Da poco più di un mese presso LazioCrea SpA si stanno svolgendo gli incontri tra sindacati e azienda finalizzati al monitoraggio e all’aggiornamento del Contratto collettivo integrativo aziendale.

L’approccio seguito dalla UILPA è sempre fondato sulla volontà di interpretare e rappresentare al meglio tutte le problematiche legate ai bisogni dei dipendenti. Nel merito specifico, sul tema delle indennità, stiamo ribadendo durante il negoziato, che è necessario partire dall’identificazione e dalla definizione delle tipologie di attività che hanno diritto all’erogazione di un’indennità e ai criteri di utilizzo delle risorse a ciò destinate.

L’Amministrazione ha più volte sottolineato durante gli incontri, di non disporre delle risorse sufficienti per soddisfare compiutamente tutte le criticità tuttora in essere, quali, per esempio, le numerose distonie di inquadramento ancora da sanare.

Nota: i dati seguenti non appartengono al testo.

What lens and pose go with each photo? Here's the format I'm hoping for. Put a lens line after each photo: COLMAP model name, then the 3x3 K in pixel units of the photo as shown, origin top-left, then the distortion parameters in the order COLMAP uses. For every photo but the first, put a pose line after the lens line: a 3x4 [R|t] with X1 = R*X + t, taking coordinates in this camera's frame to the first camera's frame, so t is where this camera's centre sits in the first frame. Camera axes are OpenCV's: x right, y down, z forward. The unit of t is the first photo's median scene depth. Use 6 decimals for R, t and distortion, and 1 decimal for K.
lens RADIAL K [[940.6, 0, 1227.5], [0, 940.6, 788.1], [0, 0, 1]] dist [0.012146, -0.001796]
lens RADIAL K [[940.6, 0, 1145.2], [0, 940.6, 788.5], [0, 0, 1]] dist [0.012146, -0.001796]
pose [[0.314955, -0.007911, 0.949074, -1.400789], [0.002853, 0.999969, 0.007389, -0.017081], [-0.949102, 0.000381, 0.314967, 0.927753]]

La UILPA, sul punto, ha chiarito che le risorse derivanti dall’art. 64 ter del CCNL Federculture, e destinate alla valorizzazione del personale, non possano assolutamente essere utilizzate per colmare le distonie di inquadramento, che devono essere sanate dall’Azienda con le risorse relative alla gestione aziendale, ribadendo tra l’altro che si deve procedere con la restituzione dei due EAR (Elemento Accessorio Retributivo) per coloro che sono stati soggetti a valorizzazione nella volta scorsa, ed inoltre, che l’art. 64/ter del CCNL, continua la sua naturale decorrenza anche a scadenza di contratto finché una nuova contrattazione non ne modifichi la natura.

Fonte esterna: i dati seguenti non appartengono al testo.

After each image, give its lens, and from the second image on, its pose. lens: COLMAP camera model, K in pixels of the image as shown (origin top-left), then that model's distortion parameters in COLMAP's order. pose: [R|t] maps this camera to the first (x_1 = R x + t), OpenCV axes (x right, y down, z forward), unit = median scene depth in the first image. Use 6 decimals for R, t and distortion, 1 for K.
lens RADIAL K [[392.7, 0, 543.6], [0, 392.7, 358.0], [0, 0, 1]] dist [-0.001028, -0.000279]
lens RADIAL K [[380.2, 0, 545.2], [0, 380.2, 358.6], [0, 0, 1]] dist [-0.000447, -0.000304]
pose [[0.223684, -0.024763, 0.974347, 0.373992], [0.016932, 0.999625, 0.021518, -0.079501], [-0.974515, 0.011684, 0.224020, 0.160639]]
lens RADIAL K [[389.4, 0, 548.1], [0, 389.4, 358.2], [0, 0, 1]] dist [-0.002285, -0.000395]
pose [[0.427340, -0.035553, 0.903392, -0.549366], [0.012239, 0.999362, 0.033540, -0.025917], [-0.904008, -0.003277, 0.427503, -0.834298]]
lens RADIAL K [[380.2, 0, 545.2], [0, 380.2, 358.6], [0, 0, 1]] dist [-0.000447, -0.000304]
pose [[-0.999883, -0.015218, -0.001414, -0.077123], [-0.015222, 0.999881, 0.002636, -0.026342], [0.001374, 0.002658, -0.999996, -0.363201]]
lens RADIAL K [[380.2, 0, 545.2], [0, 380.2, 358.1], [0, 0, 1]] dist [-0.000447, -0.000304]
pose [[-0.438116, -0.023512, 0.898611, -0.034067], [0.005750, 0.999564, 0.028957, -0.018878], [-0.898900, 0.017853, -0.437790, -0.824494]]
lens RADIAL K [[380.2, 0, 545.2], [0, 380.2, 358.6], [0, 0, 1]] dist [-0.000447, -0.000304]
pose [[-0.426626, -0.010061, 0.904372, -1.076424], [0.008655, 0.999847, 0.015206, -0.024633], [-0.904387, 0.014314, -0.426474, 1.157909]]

Riguardo alle risorse economiche da destinare alle indennità, abbiamo precisato, con estremo realismo e nel rispetto delle more indicate dalla contrattazione nazionale (posizione che ha riscontrato un generale assenso dalla maggior parte dei partecipanti al tavolo e della stessa azienda) la possibilità di utilizzare una quota parte (non più di un quarto della somma totale) dei fondi derivanti dall’art.64 ter del CCNL Federculture.

Per quanto concerne invece i criteri di definizione delle caratteristiche delle attività a cui corrispondere l’indennità (di disagio, di cassa e di trasferta), la UILPA ha esortato a procedere con l’identificazione innanzitutto della caratteristica fondamentale di disagio, in primo luogo la tipologia di contatto col pubblico, così da poter avere successivamente contezza sia della platea generale di destinatari sia della differente specifica quantificazione del disagio per ciascuna attività, quest’ultima derivante dalla frequenza del contatto col pubblico e dalle differenti condizioni logistiche di disagio legate all’effettivo svolgimento delle attività.

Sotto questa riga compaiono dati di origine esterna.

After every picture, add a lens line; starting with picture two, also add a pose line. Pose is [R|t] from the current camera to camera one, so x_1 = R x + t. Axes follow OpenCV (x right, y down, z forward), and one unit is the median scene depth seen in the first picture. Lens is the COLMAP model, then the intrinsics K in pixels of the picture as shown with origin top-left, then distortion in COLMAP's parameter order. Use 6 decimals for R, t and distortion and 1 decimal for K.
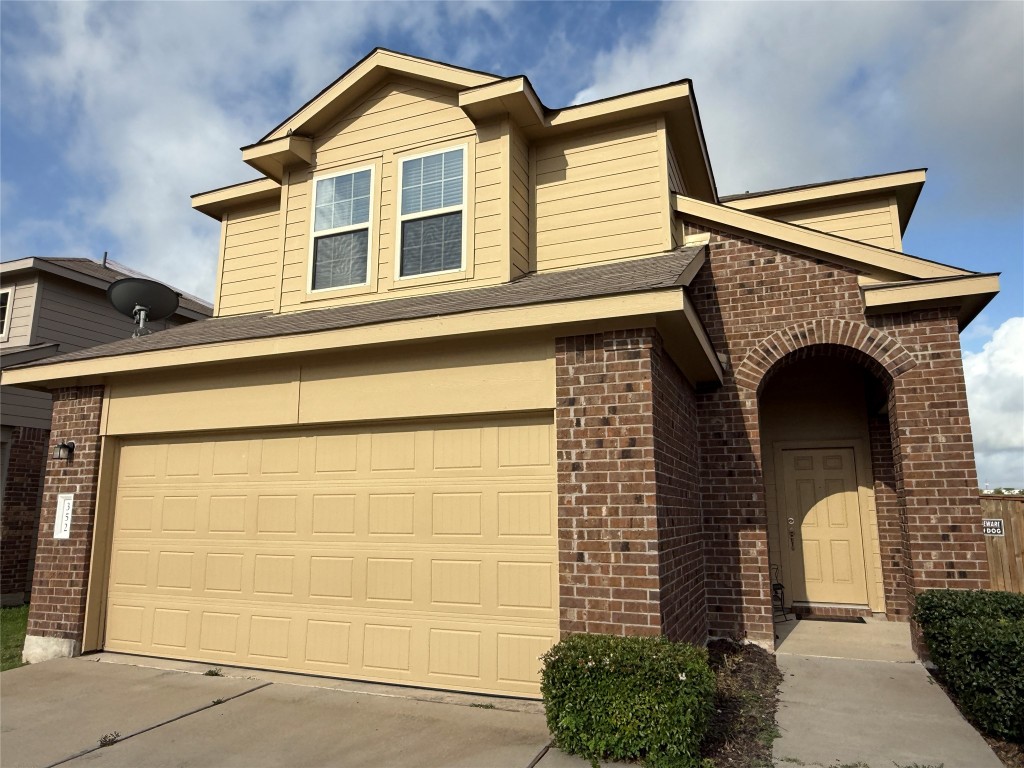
lens RADIAL K [[688.1, 0, 512.0], [0, 688.1, 384.0], [0, 0, 1]] dist [-0.010240, -0.001976]
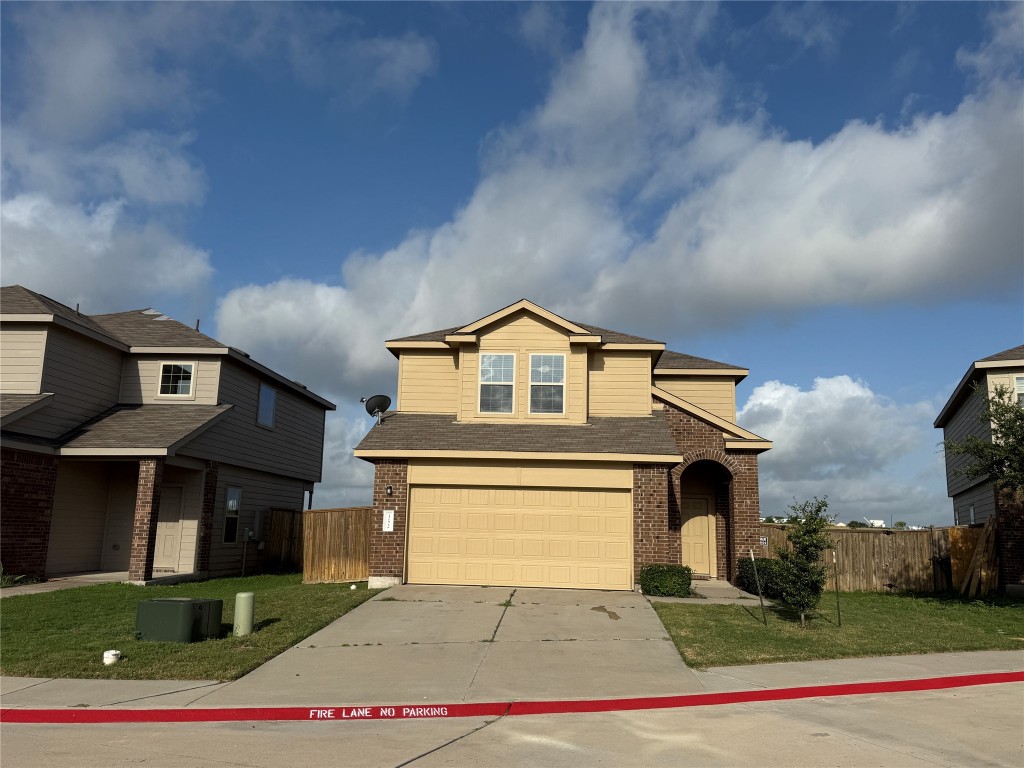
lens RADIAL K [[817.0, 0, 512.0], [0, 817.0, 384.0], [0, 0, 1]] dist [0.067626, -0.003767]
pose [[0.950479, 0.080538, 0.300171, -1.105661], [-0.083042, 0.996536, -0.004426, -0.256436], [-0.299488, -0.020720, 0.953875, -1.566604]]
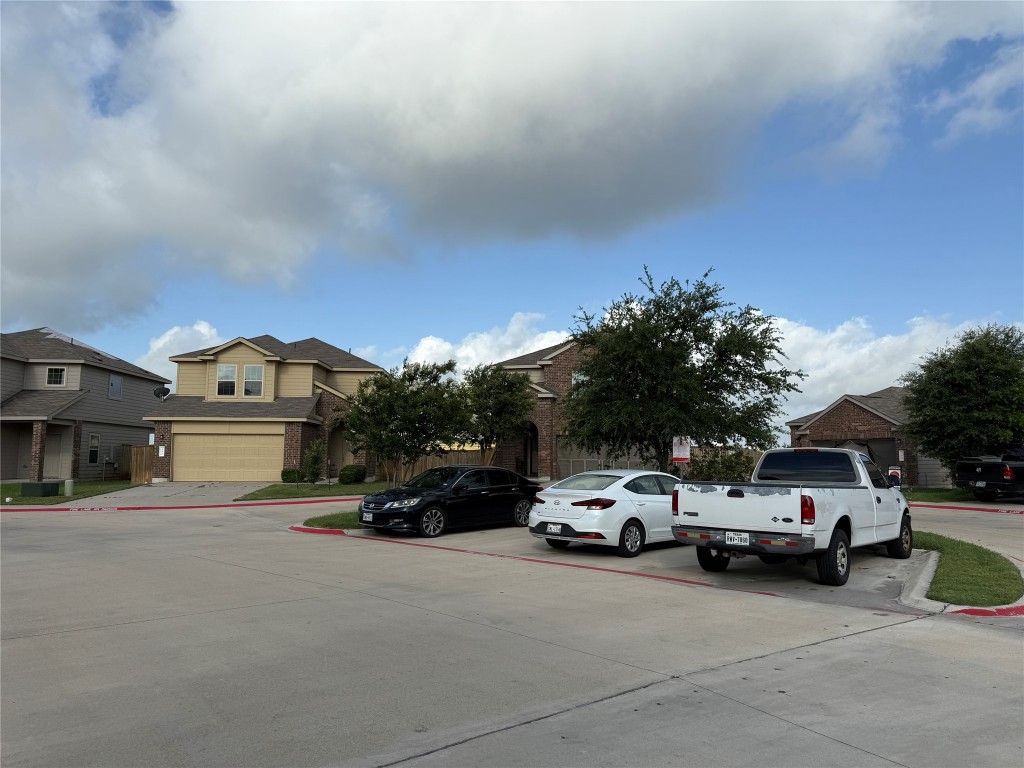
lens RADIAL K [[721.1, 0, 512.9], [0, 721.1, 390.7], [0, 0, 1]] dist [0.083194, -0.123251]
pose [[0.913966, 0.049098, 0.402811, -0.511729], [-0.085222, 0.993740, 0.072241, -0.722968], [-0.396742, -0.100354, 0.912428, -4.126218]]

Resta l’auspicio che alla conclusione della trattativa il confronto tra le parti raggiunga la massima soddisfazione anche perché, nel 2019, si dovranno affrontare temi rimasti sospesi o incompleti negli anni scorsi come modificare la premialità ed inserire nella fascia di diritto i malati con patologie gravi.

Un’azione tesa da parte della nostra Organizzazione a fornire un reale contributo per rendere ancor più moderna ed efficiente Lazio Crea SpA.